Suara.com - Perseteruan Partai NasDem dan Demokrat kian memanas. Hal ini disebabkan karena Demokrat merasa telah dikhianati NasDem yang mendadak mendeklarasikan Ketua Umum PKB Muhaimin Iskandar atau Cak Imin sebagai cawapres Anies Baswedan.
Padahal, sebelumnya diyakini Ketua Umum Partai Demokrat Agus Harimurti Yudhoyono (AHY) yang akan menjadi bakal cawapres Anies.
Sedangkan Cak Imin bersama PKB sebelumnya tidak tergabung di koalisi Anies, melainkan Koalisi Kebangkitan Indonesia Raya (KIRR) bersama tiga partai lainnya, yakni Partai Gerindra, Partai Golkar dan PAN.
Deklarasi NasDem secara sepihak ini pun mendapat kritikan pedas dari Demokrat. Baik AHY dan sang ayah, Susilo Bambang Yudhoyono (SBY), sama-sama mengungkapkan rasa kecewa dan marah.
Baca Juga: Warga NU di PKB Disebut Tak Solid Dukung Anies-Cak Imin, Apa Pemicunya?
"Kami marah dan kecewa bukan karena Ketumnya yang tidak menjadi cawapres, tetapi karena perjuangan Partai Demokrat telah dilukai oleh mereka (NasDem) yang tidak jujur serta telah melanggar komitmen dan persahabatan," ungkap AHY dalam keteranga persnya pada Senin (4/9/2023),
Walau begitu, AHY telah meminta pihaknya untuk move on dan membuka lembaran baru usai dikhianati Nasdem.
Kisruh antara NasDem dan Demokrat rupanya bukan pertama kali ini terjadi. Ketegangan kedua belah pihak partai ini sudah terjadi sejak SBY masih menjadi Ketua Umum Demokrat.
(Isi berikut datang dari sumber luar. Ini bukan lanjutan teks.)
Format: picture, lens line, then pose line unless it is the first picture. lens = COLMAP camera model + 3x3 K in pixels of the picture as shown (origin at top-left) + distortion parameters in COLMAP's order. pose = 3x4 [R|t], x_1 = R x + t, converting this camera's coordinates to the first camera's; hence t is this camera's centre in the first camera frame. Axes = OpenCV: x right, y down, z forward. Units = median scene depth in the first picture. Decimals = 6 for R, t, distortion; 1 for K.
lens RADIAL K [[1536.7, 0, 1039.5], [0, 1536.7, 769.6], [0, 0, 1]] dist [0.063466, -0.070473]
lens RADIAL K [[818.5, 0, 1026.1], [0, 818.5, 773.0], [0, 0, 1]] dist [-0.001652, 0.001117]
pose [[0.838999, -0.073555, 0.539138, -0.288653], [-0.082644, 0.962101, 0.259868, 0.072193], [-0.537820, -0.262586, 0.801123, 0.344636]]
Lalu, seperti apa sejarah kisruh Nasdem dan Demokrat ini? Simak inilah selengkapnya.
Kisruh antara NasDem dan Demokrat terjadi ketika Surya Paloh masih bersekutu dengan SBY. Ketegangan keduanya bermula ketika SBY mencalonkan diri sebagai capres pada Pilpres 2004.
Baca Juga: Jalan Sehat Anies Baswedan dan Muhaimin Iskandar di Kota Makassar, Target 500 Ribu Orang
Kala itu SBY sempat menawarkan Surya Paloh untuk memegang jabatan sebagai Menteri Komunikasi dan Informatika (Menkominfo) dan Dewan Pertimbangan Presiden (Watimpres).
Namun syaratnya, Paloh harus membawa dukungan besar dari media-media untuk mendukung SBY. Di sisi lain, Paloh juga mengajukan syarat kepada SBY untuk menjalankan program restorasi.
Kenyataannya saat terpilih sebagai Presiden periode 2004-2009, SBY tidak menjalankan program yang diajukan Surya Paloh. Hal ini membuat Surya Paloh kecewa dan memilih menjauh dari Presiden RI ke-6 tersebut.
Ketegangan keduanya kembali terlihat pada Pilpres 2009. Saat itu, Paloh yang masih bergabung dengan Golkar malah mendukung penuh pasangan capres-cawapres Jusuf Kalla dan Wiranto, ketimbang SBY dan Boediono.
Pada akhirnya, Paloh tetap tidak ingin lagi berurusan dengan SBY, meski nama terakhir kembali terpilih sebagai presiden untuk periode kedua.
Sejak Partai NasDem terbentuk pada tahun 2011, hubungan Paloh dan SBY juga semakin renggang. Dua periode Pilpres tahun 2014 dan 2019, Paloh selalu membawa NasDem untuk mendukung Jokowi.
Kendati demikian, hubungan SBY dan Paloh mulai membaik pada tahun 2022. Ini setelag keduanya melakukan kerjasama, dan saling bertemu di markas NasDem pada Minggu 5 Juni 2022.
Kunjungan ini dihadiri oleh SBY, AHY, Surya Paloh mantan Sekretaris Jenderal NasDem, Johnny G Plate. Sayang kini hubungan keduanya kembali renggang pasca keputusan NasDem mengangkat Cak Imin sebagai cawapres Anies.